[Saved entries]
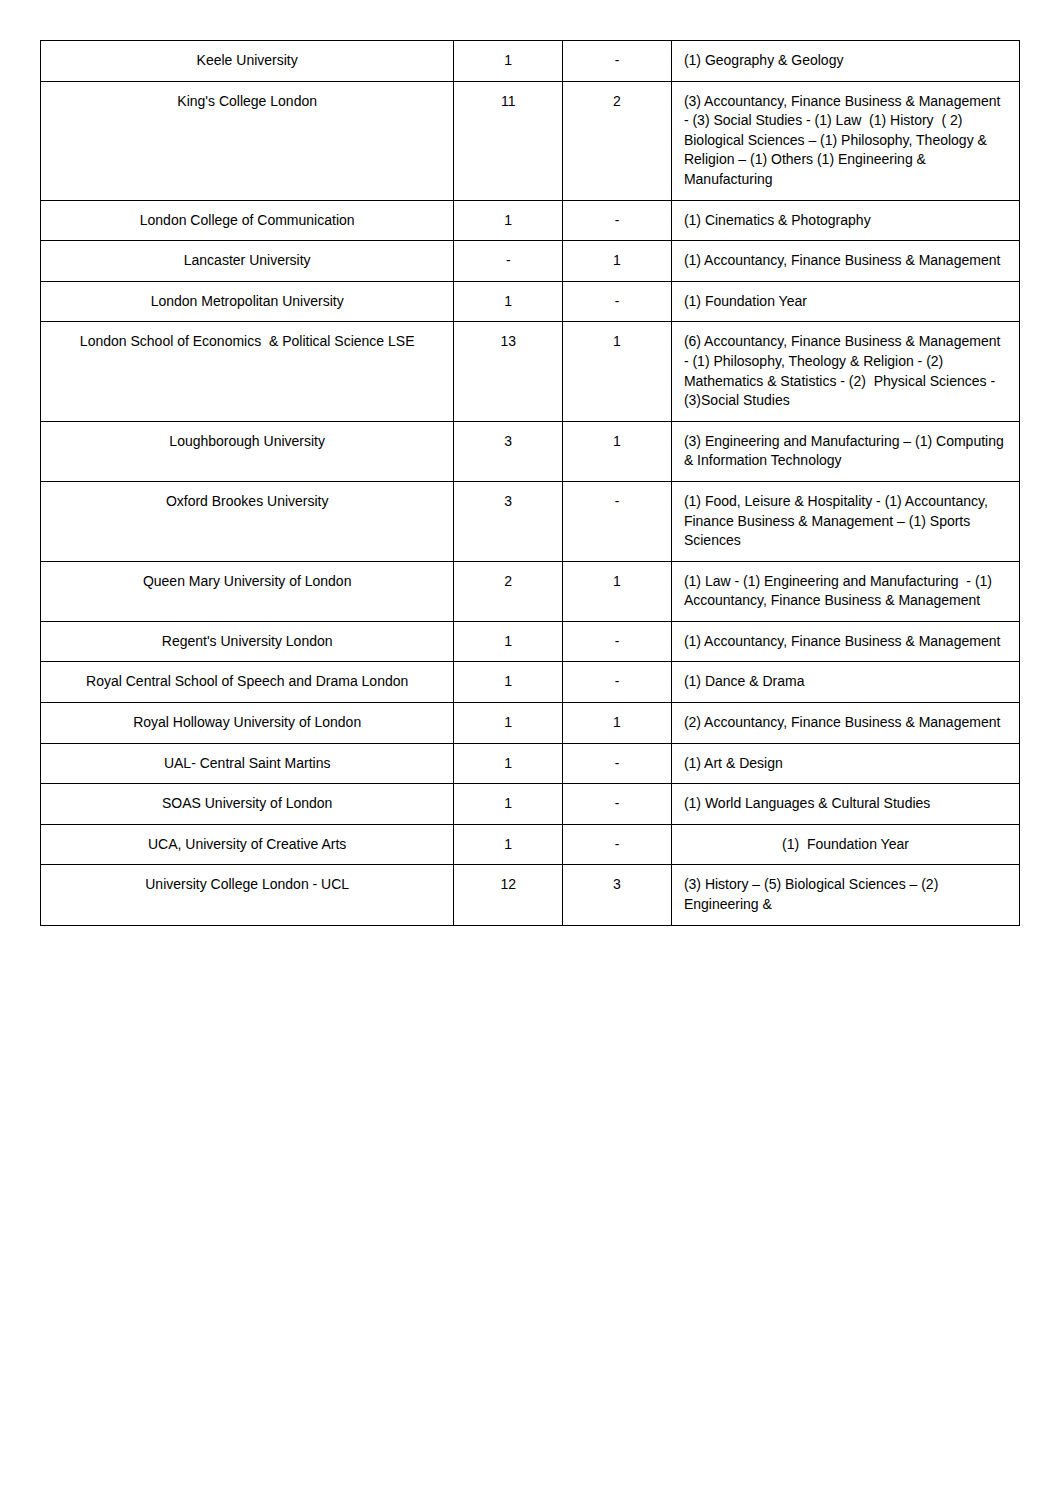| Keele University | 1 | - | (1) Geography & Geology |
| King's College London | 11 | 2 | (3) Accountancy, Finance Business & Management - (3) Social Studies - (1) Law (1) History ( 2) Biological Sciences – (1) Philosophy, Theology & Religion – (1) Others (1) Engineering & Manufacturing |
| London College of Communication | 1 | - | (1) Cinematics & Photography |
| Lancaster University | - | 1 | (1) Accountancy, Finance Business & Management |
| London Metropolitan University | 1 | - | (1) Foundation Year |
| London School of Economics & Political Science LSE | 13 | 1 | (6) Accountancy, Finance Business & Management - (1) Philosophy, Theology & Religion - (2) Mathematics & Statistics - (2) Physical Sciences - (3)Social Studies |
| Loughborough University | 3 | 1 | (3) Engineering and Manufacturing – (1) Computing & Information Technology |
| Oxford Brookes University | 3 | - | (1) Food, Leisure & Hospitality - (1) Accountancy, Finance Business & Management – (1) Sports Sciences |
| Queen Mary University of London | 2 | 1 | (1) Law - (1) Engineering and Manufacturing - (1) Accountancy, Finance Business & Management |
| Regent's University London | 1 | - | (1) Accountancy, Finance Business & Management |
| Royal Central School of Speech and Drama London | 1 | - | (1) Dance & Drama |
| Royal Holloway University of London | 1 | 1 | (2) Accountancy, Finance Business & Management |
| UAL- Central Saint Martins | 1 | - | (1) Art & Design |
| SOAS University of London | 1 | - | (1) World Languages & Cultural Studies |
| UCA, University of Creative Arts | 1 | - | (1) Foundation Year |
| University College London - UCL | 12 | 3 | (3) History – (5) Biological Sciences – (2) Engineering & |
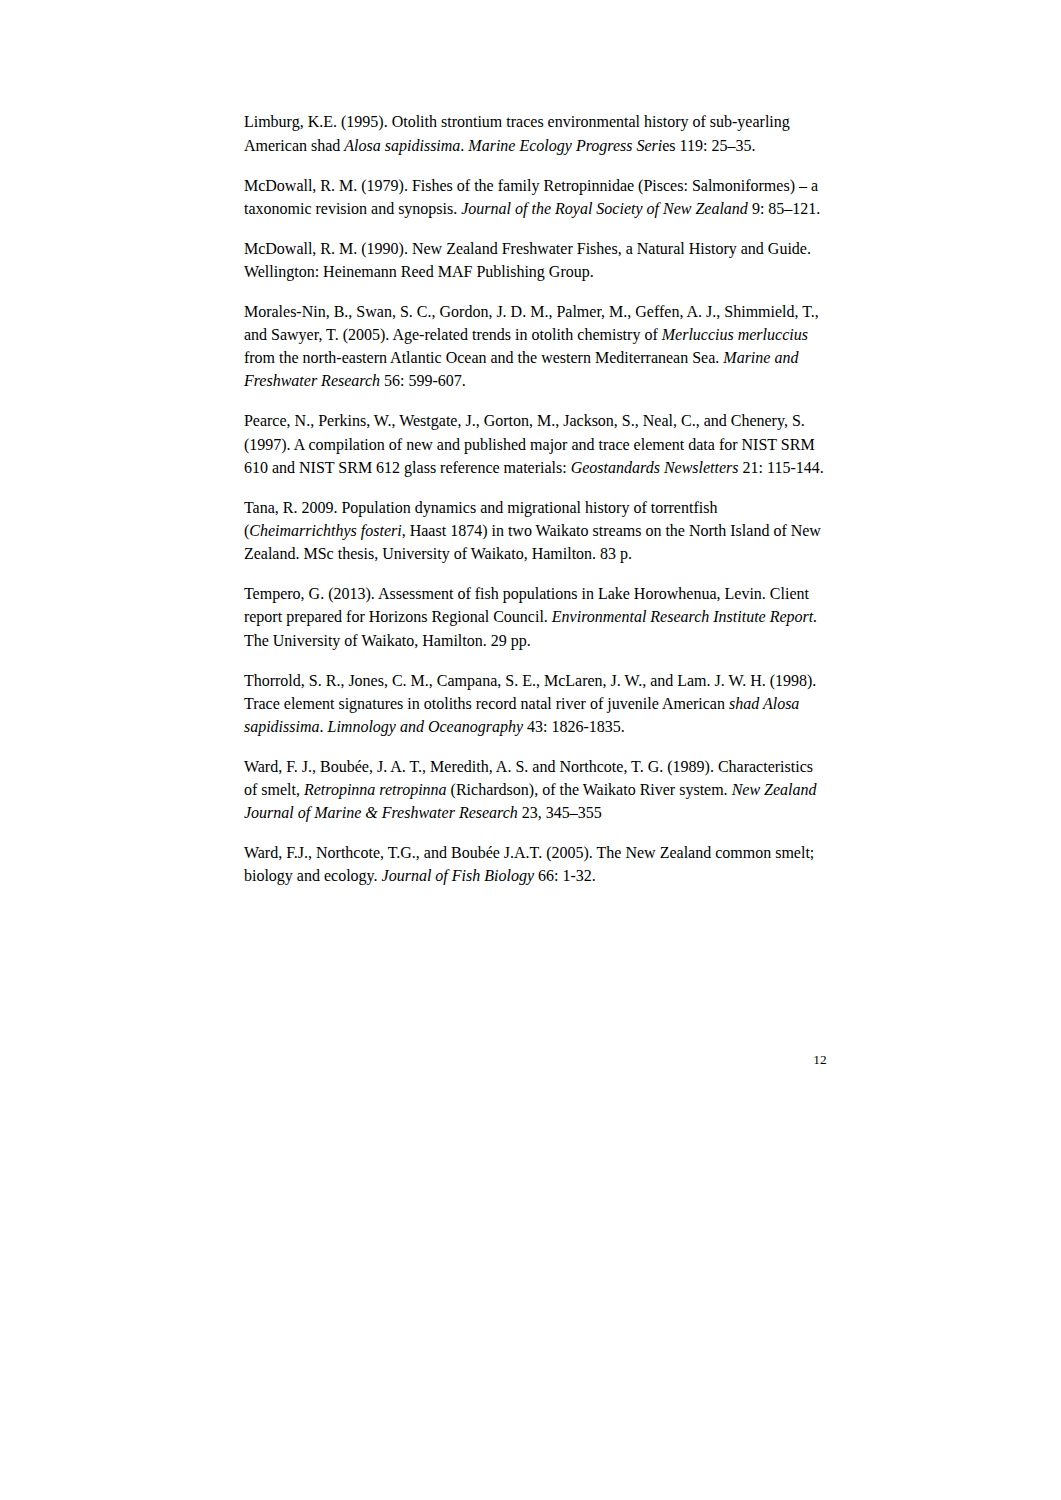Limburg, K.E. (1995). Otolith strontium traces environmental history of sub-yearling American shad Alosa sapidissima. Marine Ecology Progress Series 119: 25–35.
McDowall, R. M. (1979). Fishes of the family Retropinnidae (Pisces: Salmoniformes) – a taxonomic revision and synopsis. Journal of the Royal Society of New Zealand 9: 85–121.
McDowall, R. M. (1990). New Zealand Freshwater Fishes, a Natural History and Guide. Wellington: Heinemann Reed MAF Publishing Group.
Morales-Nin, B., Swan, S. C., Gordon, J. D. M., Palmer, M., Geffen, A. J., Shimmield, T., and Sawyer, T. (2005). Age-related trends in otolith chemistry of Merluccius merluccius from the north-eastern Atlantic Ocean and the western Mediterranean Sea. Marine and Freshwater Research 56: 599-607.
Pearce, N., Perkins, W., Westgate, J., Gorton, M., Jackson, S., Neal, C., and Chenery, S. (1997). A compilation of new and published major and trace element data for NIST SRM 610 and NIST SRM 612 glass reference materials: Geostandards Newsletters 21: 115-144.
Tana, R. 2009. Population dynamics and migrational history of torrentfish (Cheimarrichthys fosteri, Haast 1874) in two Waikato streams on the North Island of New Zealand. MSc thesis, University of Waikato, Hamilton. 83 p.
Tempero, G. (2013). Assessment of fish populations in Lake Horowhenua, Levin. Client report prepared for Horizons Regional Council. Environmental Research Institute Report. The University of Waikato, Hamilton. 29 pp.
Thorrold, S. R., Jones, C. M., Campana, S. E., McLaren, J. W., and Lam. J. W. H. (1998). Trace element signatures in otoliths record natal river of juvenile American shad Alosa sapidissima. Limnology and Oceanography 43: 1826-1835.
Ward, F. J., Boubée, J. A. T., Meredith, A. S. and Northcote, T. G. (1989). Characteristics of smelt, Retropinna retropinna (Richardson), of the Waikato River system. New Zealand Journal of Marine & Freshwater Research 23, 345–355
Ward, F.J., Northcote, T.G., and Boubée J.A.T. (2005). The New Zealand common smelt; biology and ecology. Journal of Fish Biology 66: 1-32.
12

==

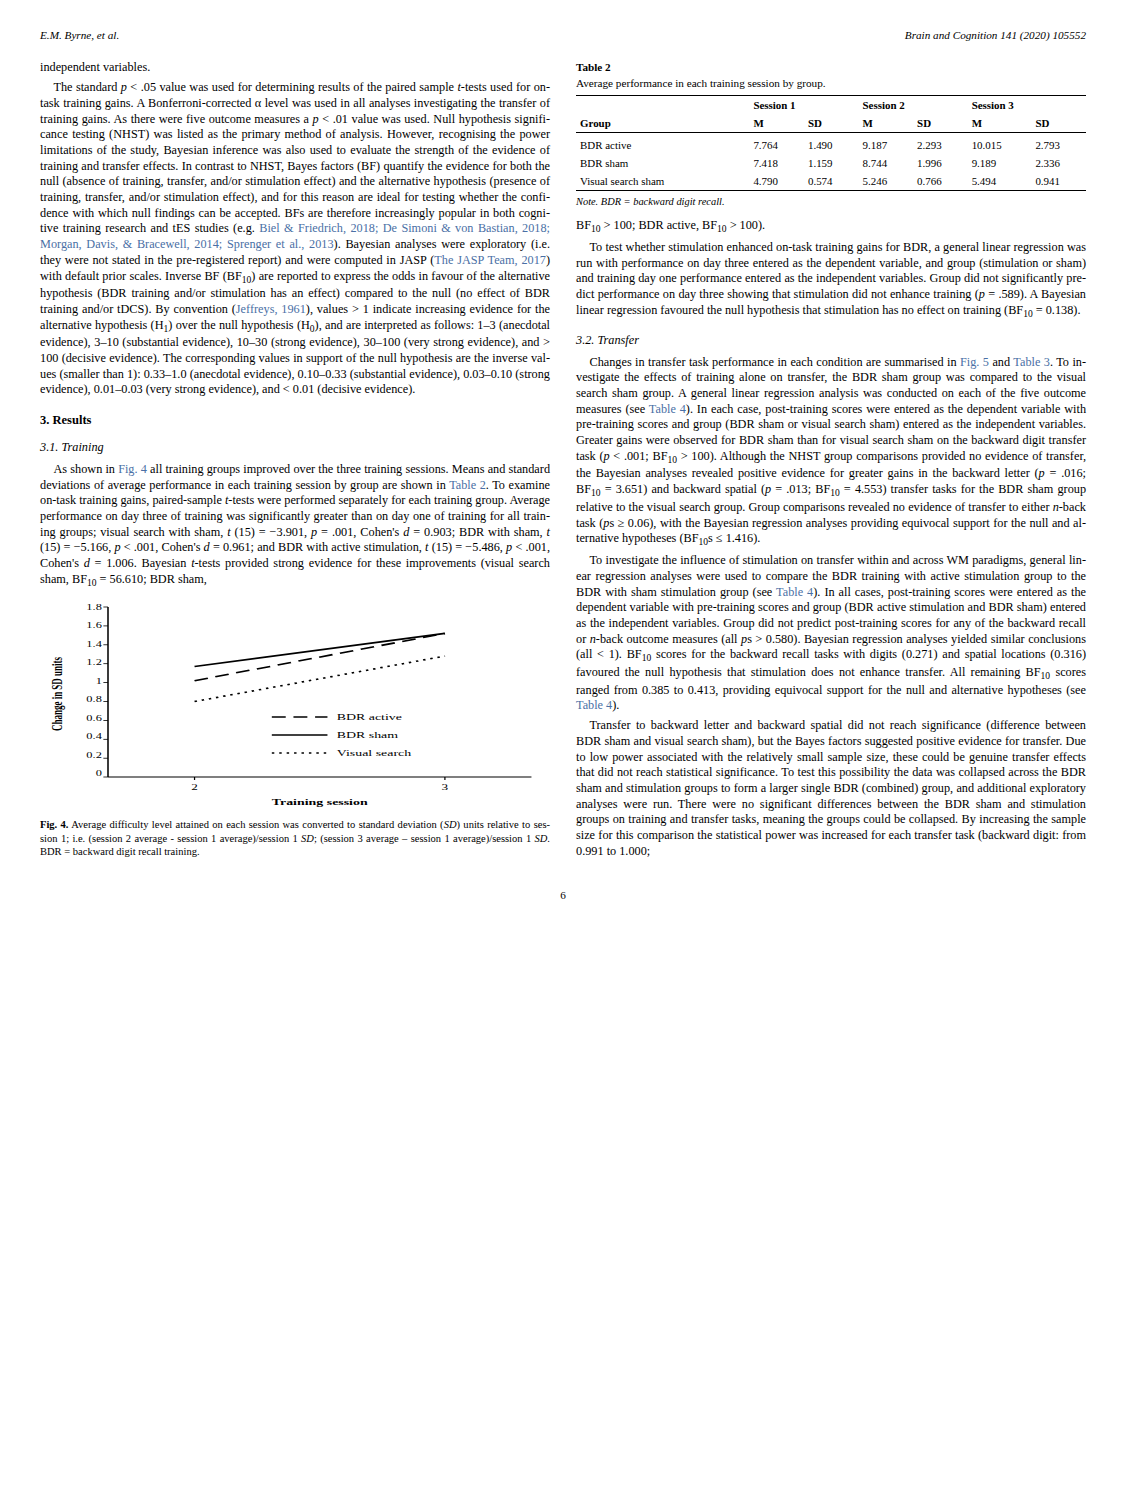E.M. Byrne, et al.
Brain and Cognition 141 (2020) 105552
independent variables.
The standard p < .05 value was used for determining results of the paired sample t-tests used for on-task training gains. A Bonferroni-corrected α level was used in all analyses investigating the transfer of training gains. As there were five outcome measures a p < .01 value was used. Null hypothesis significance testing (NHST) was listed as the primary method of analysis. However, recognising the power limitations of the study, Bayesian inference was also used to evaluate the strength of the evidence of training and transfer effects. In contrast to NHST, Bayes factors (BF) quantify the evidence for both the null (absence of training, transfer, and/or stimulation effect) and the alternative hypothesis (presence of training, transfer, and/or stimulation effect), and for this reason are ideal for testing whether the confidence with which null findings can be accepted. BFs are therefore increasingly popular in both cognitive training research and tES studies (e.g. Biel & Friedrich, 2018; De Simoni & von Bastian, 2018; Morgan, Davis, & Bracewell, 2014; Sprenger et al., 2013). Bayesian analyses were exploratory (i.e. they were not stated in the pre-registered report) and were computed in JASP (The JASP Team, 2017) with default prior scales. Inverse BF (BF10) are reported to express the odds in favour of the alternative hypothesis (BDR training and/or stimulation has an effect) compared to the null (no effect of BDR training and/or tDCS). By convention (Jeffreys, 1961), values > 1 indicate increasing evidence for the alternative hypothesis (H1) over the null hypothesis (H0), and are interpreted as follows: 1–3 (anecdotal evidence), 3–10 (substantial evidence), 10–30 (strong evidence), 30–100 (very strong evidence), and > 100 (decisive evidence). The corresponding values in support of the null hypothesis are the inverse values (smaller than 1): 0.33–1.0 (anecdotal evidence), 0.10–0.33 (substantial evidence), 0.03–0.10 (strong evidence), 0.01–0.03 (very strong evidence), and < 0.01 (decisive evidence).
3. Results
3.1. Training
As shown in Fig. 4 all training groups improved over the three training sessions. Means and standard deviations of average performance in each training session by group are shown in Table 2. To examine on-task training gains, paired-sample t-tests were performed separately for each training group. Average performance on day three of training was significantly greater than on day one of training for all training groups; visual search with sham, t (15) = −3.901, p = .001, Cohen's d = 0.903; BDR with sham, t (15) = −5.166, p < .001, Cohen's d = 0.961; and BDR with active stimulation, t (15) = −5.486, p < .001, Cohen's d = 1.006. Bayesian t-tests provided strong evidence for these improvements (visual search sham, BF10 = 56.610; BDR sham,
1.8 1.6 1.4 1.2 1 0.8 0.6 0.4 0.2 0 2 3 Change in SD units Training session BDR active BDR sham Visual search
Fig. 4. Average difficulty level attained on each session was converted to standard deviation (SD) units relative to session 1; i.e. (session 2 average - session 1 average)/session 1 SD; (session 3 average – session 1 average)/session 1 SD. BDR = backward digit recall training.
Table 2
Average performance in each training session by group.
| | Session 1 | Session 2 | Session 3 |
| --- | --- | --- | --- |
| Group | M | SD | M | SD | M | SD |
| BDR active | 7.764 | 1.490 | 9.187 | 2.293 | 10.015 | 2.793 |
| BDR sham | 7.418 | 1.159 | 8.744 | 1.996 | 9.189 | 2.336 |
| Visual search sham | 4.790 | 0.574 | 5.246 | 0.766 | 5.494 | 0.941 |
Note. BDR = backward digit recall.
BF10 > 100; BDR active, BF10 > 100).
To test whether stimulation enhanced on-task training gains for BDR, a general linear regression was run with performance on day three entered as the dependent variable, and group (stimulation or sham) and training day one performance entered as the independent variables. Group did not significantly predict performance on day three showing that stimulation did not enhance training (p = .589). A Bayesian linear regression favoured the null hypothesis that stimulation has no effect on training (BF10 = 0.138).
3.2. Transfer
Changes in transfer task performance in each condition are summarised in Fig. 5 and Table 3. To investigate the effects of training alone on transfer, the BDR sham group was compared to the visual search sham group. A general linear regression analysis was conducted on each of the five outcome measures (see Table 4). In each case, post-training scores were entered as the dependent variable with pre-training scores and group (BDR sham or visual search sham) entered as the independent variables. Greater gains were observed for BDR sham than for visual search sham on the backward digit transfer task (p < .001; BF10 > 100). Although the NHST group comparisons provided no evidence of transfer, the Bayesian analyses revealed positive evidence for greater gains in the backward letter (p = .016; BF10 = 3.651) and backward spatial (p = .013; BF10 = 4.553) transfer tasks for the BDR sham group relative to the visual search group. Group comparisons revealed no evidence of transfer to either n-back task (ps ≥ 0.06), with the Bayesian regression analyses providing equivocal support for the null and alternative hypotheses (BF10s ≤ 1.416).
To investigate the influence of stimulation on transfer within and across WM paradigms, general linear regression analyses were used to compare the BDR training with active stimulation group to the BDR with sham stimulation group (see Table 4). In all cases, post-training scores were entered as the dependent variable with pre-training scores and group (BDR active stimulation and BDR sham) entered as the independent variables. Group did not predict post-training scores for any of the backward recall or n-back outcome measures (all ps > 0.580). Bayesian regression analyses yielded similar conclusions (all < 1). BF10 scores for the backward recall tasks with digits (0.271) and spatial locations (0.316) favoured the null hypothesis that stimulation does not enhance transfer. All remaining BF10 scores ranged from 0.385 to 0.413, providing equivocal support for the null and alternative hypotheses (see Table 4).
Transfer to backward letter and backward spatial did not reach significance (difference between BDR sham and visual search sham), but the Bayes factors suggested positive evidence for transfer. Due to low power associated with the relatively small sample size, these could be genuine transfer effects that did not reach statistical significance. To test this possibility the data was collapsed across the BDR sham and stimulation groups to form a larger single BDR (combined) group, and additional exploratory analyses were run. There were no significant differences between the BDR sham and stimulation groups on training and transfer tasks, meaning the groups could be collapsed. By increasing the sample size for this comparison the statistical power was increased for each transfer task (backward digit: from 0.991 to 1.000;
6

What is required =>
Show every line of the data in which the word "Engineering" appears.

Written response =>
| King's College London | 11 | 2 | (3) Accountancy, Finance Business & Management - (3) Social Studies - (1) Law (1) History ( 2) Biological Sciences – (1) Philosophy, Theology & Religion – (1) Others (1) Engineering & Manufacturing |
| Loughborough University | 3 | 1 | (3) Engineering and Manufacturing – (1) Computing & Information Technology |
| Queen Mary University of London | 2 | 1 | (1) Law - (1) Engineering and Manufacturing - (1) Accountancy, Finance Business & Management |
| University College London - UCL | 12 | 3 | (3) History – (5) Biological Sciences – (2) Engineering & |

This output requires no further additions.